Some books which turned me around and changed my outlook on things this year.
Communion and Otherness: Further Studies in Personhood and the Church Metropolitan John Ziziolas uses modern ontological language, especially Sartre, via the Patristic Fathers in a dizzying performance.
The Bottom Billion: Why the Poorest Countries are Failing and What Can Be Done About It. Of the 6.5 billion of us humans on this planet, the top billion are wealthy, 4.5 billion in the middle are getting wealthy quite rapidly, the bottom billion are stuck. Traps, costs, and the possible methods of helping those in the bottom are discussed. The interesting part is that the right and left are both wrong with their one line slogans for “what to do”. Two essential details to remember is that first, right and left have it wrong (specifically aid sometimes helps (and sometimes hurts) and so does military intervention sometimes helps and sometimes hurts) … secondly one line slogans of what needs to be done are all wrong. Each country and situation is unique now and is a changing situation.
A Secular Age I’m not finished with this book … and the prose isn’t especially flowing and easy but this book is very information and idea dense and provocative.
Spiritual Psalter or Reflections on God from the Works of our Holy Father St. Ephraim the Syrian, Arranged in the Manner of the Psalms of David, Together with the Life of St. Ephrem When I was Chrismated and joined the Orthodox church this last spring, having gone through Lent, on the spur of the moment I chose as my name saint, St. Ephraim the Syrian.
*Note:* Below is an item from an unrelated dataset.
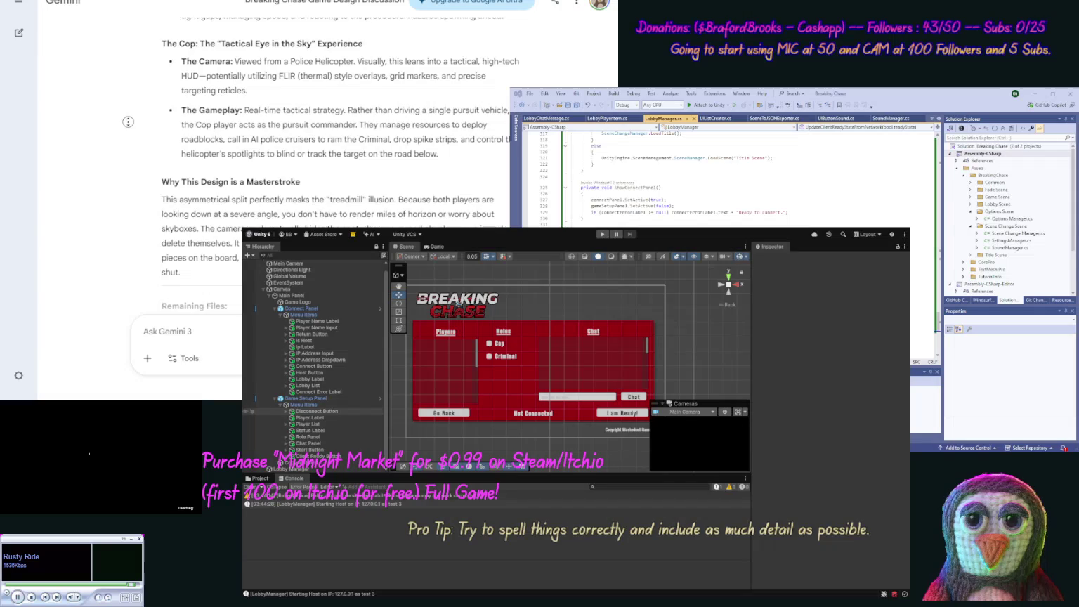
# Step: Continue the chat until the reply reports 0 files remaining, then begin a follow-up with 'OK now'
pyautogui.middleClick(126, 147)
pyautogui.middleClick(127, 149)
Ephraim is known as the Psalmist of the New Testament just as David of the Old. This book is a collection of his writings, 150 short psalms selected by St. Theophan the Recluse in the 19th century.
Solving Mathematical Problems: A Personal Perspective I bought this for my daughter. But is a really enjoyable read, even if you don’t have time to work the exercises. Math is a lot of fun.